Source:
Karen Coyle wrote:
> Tom Keays wrote:
>> Bad form. Following up on my own post. I also wonder why Google
>> doesn't expose Google Books content in their general search engine
>> results?
> The main reason, which came up at the LC meeting at Google last week, is
> that they don't have a way yet to rank the books.
Ha! See, we can't just "go what Google does". Even Google hasn't yet
figured out a way to "do what Google does" with books.
I know that most people on this list know this, but one of my continual
frustrations is people in the library world that think "Gee, we just
need to do what Google does." As if there aren't any hard problems left
to solve, Google has solved them all. Google is just this business, man!
But this anecdote will certainly be what I bring up next time I have to
deal with someone from the "Do we have to worry about any of this stuff
anymore? Can't we just let Google do it all" school..
Jonathan
> And even if they
> figure out how to rank the books, how will they interleave the ranked
> books and the ranked web pages? What is the relative rank between the
> book ranked #1 and the article ranked #1 if the ranking criteria are
> different? And they will be different, as Dan Clancy said at the
> meeting, because, as he explains it, the web is already organized and
> "ranked" through user-provided links. There is no user-provided ranking
> in a set of books.

Stated task A:
Copy the passage of the message about Google Books that begins with the words "But this anecdote" and ends after the words "set of books.", reproducing it without any change.
The listing that comes next bears no relation to the message about Google Books.

Entries:
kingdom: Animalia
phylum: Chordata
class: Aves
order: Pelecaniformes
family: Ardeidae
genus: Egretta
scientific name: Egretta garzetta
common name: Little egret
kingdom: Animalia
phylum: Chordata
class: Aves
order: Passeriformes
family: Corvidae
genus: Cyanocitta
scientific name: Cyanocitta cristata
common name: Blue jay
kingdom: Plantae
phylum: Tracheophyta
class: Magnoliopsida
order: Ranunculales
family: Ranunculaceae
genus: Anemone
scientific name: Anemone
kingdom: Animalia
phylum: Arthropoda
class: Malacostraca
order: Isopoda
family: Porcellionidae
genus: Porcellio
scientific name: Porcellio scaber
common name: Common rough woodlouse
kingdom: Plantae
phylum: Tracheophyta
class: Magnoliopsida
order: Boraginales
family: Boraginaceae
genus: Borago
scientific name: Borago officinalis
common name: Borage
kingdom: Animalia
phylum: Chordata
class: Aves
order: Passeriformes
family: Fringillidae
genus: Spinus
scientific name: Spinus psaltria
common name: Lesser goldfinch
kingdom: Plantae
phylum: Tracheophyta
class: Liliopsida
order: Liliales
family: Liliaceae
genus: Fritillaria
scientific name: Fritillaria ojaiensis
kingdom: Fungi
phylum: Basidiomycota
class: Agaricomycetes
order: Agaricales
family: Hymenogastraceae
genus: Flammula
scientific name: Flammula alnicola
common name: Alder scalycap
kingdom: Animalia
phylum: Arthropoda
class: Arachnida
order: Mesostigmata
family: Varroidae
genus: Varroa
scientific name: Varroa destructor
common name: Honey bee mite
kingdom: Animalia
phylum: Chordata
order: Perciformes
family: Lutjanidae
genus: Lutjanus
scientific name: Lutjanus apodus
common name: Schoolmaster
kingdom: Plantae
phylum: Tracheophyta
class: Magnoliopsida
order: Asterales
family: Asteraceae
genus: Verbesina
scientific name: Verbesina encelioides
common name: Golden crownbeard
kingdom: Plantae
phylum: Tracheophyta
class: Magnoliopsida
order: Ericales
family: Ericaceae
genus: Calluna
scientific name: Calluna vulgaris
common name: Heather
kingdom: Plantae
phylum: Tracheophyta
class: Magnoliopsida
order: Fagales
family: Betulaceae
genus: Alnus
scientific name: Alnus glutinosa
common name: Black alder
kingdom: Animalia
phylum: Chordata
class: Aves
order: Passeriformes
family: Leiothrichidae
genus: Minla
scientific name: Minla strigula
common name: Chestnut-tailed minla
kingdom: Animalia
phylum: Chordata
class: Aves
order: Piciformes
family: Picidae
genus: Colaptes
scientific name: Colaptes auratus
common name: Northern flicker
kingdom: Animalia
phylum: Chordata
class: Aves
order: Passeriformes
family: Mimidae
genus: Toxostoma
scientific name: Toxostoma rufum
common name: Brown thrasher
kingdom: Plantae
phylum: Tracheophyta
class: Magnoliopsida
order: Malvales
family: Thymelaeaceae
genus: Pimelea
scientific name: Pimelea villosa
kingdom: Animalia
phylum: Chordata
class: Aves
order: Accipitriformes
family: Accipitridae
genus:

Stated task B:
Repeat, without alteration, the lines of the listing above, starting at the line containing "scientific name: Fritillaria ojaiensis" and ending after the line containing "order: Perciformes". Give only those lines, both end lines included.

Task result A:
But this anecdote will certainly be what I bring up next time I have to
deal with someone from the "Do we have to worry about any of this stuff
anymore? Can't we just let Google do it all" school..
Jonathan
> And even if they
> figure out how to rank the books, how will they interleave the ranked
> books and the ranked web pages? What is the relative rank between the
> book ranked #1 and the article ranked #1 if the ranking criteria are
> different? And they will be different, as Dan Clancy said at the
> meeting, because, as he explains it, the web is already organized and
> "ranked" through user-provided links. There is no user-provided ranking
> in a set of books.

Task result B:
scientific name: Fritillaria ojaiensis
kingdom: Fungi
phylum: Basidiomycota
class: Agaricomycetes
order: Agaricales
family: Hymenogastraceae
genus: Flammula
scientific name: Flammula alnicola
common name: Alder scalycap
kingdom: Animalia
phylum: Arthropoda
class: Arachnida
order: Mesostigmata
family: Varroidae
genus: Varroa
scientific name: Varroa destructor
common name: Honey bee mite
kingdom: Animalia
phylum: Chordata
order: Perciformes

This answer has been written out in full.